▶ Assigned task:
Return each line of the listing in which the word "none" appears.
*** Records for processing
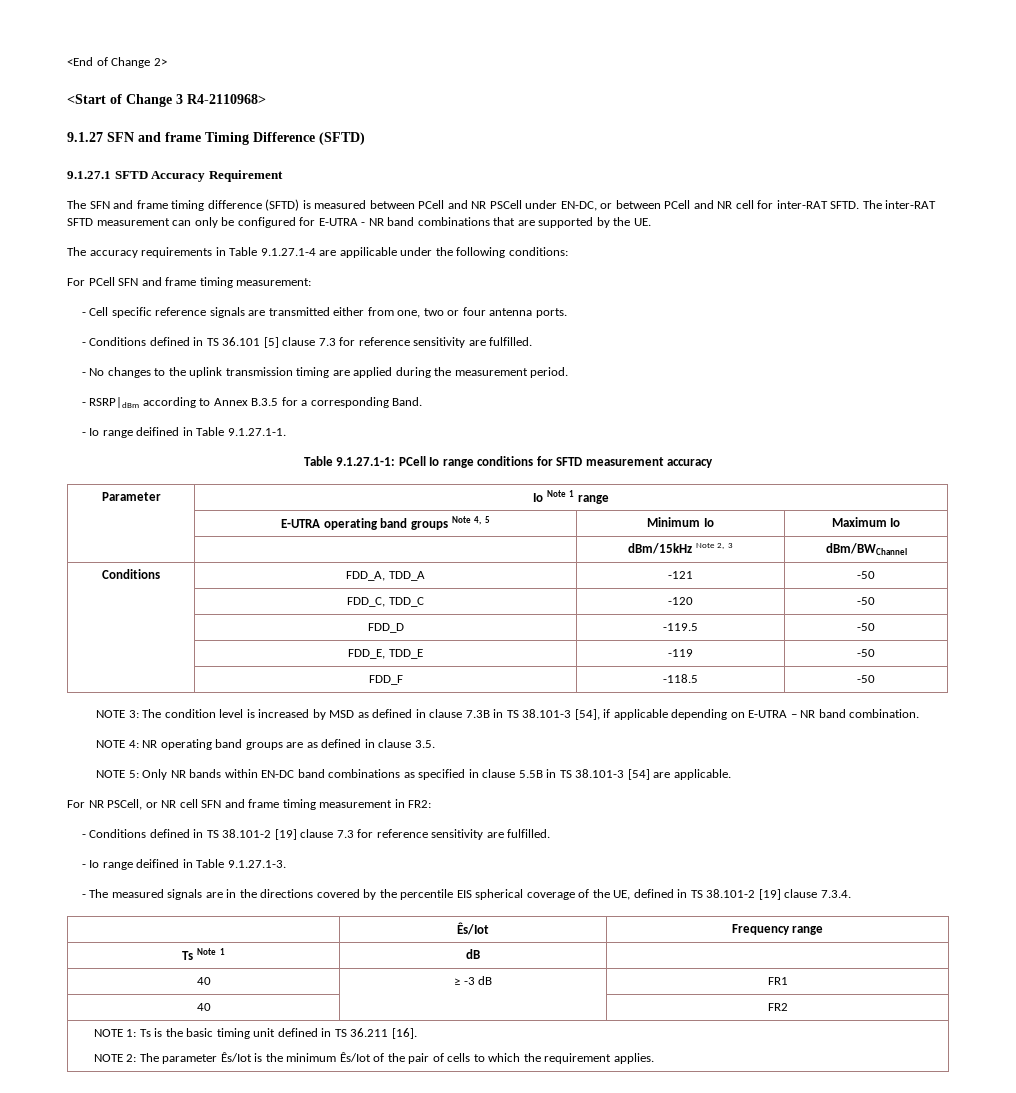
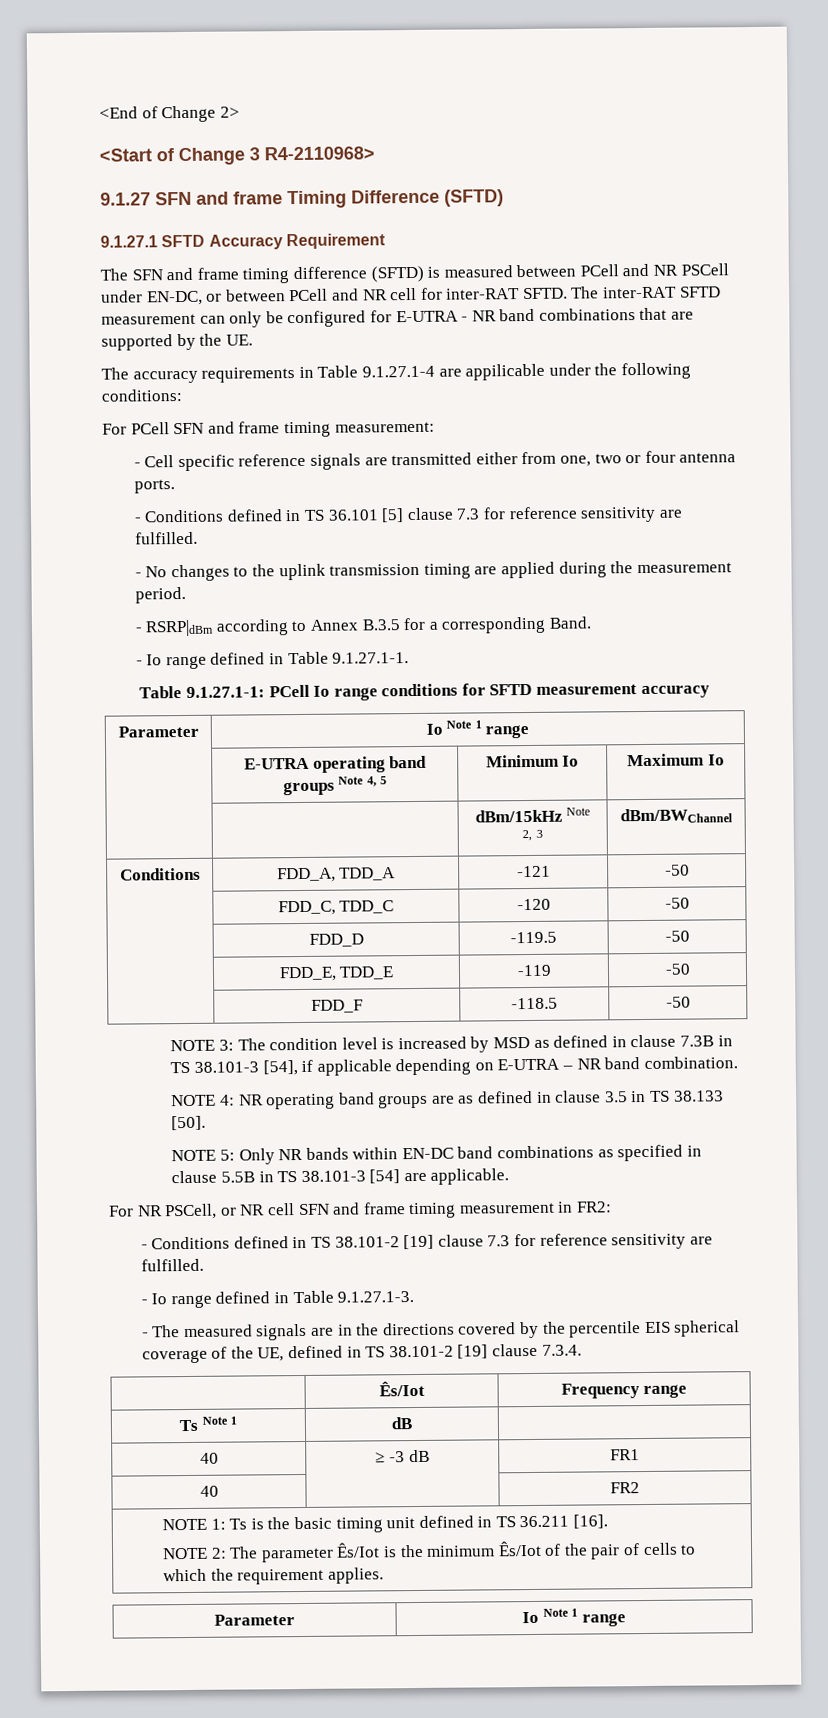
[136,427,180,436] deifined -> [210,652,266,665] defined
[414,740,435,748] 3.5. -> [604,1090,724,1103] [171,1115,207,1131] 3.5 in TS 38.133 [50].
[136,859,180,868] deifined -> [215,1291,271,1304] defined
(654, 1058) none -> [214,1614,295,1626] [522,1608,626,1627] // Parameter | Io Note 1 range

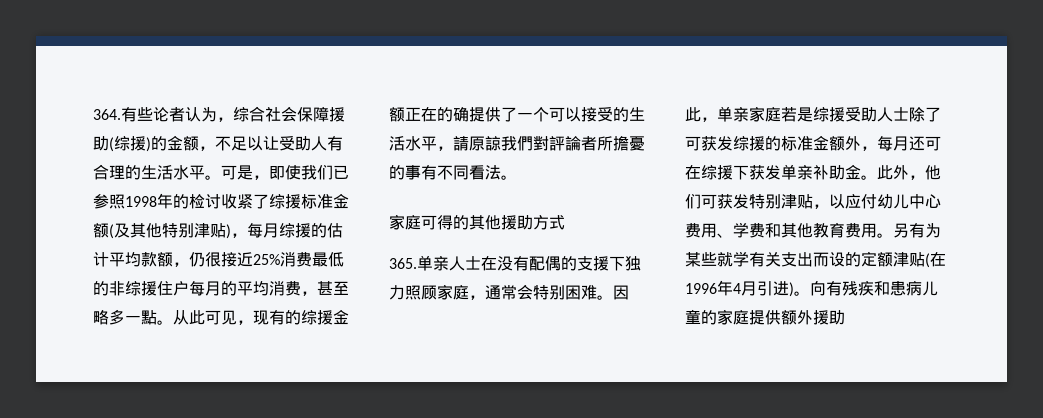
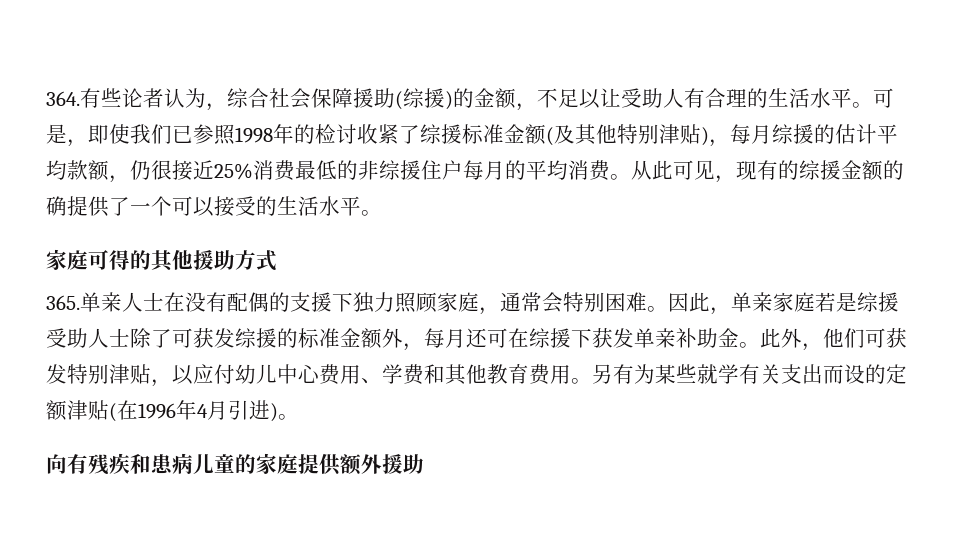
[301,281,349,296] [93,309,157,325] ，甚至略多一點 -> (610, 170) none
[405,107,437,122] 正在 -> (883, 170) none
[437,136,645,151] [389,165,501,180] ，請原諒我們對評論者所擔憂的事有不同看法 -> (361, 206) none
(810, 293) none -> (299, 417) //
******
▶ Output of the exercise:
(654, 1058) none -> [214,1614,295,1626] [522,1608,626,1627] // Parameter | Io Note 1 range
[301,281,349,296] [93,309,157,325] ，甚至略多一點 -> (610, 170) none
[405,107,437,122] 正在 -> (883, 170) none
[437,136,645,151] [389,165,501,180] ，請原諒我們對評論者所擔憂的事有不同看法 -> (361, 206) none
(810, 293) none -> (299, 417) //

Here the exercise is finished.